Ectoedemia euphorbiella

Scientific classification
- Kingdom: Animalia
- Phylum: Arthropoda
- Clade: Pancrustacea
- Class: Insecta
- Order: Lepidoptera
- Family: Nepticulidae
- Genus: Ectoedemia
- Species: E. euphorbiella
- Binomial name: Ectoedemia euphorbiella (Stainton, 1869)
- Synonyms: Nepticula euphorbiella Stainton 1869; Nepticula tergestina Klimesch, 1940;

= Ectoedemia euphorbiella =

- Authority: (Stainton, 1869)
- Synonyms: Nepticula euphorbiella Stainton 1869, Nepticula tergestina Klimesch, 1940

Species of moth

Ectoedemia euphorbiella is a moth of the family Nepticulidae. It is found in southern Europe. It is confined to the warmest parts of Europe and has a very localised distribution. It is always found close to the sea.

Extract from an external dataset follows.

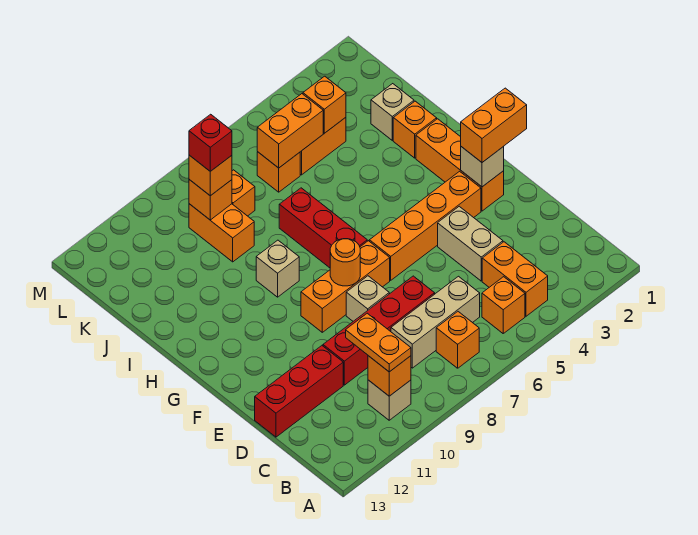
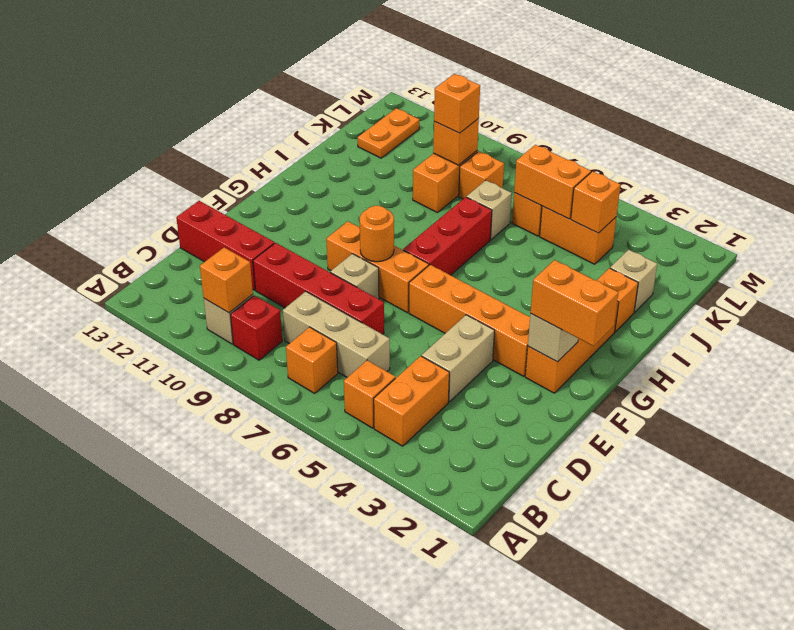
orange 1x2 plate [346,313,411,372] -> orange 1x2 plate moved to [358,108,419,158]
tan 1x1 brick [256,240,299,297] -> tan 1x1 brick moved to [467,180,512,240]
red 1x1 brick [189,114,232,171] -> red 1x1 brick moved to [230,295,282,360]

The larvae feed on Euphorbia acanthothamnos, Euphorbia brittingeri, Euphorbia characias, Euphorbia dendroides, Euphorbia fragifera, Euphorbia myrsinites, Euphorbia palustris, Euphorbia rigida, Euphorbia serrata and Euphorbia terracina. They mine the leaves of their host plant.